- [Task brief]: All entries below must be written out verbatim, and the images must be dropped.

- [Page-level text extractions]:
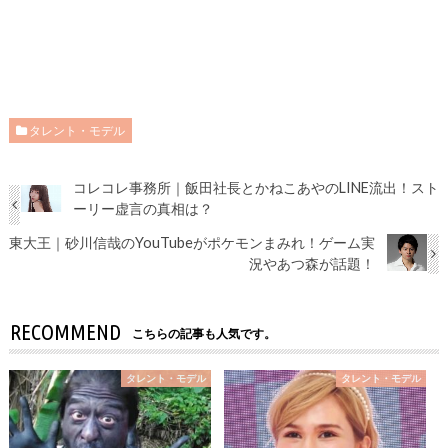
タレント・モデル
コレコレ事務所｜飯田社長とかねこあやのLINE流出！スト
ーリー虚言の真相は？
東大王｜砂川信哉のYouTubeがポケモンまみれ！ゲーム実
況やあつ森が話題！
RECOMMEND
こちらの記事も人気です。
タレント・モデル
タレント・モデル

- [Exercise output]:
タレント・モデル
コレコレ事務所｜飯田社長とかねこあやのLINE流出！スト
ーリー虚言の真相は？
東大王｜砂川信哉のYouTubeがポケモンまみれ！ゲーム実
況やあつ森が話題！
RECOMMEND
こちらの記事も人気です。
タレント・モデル
タレント・モデル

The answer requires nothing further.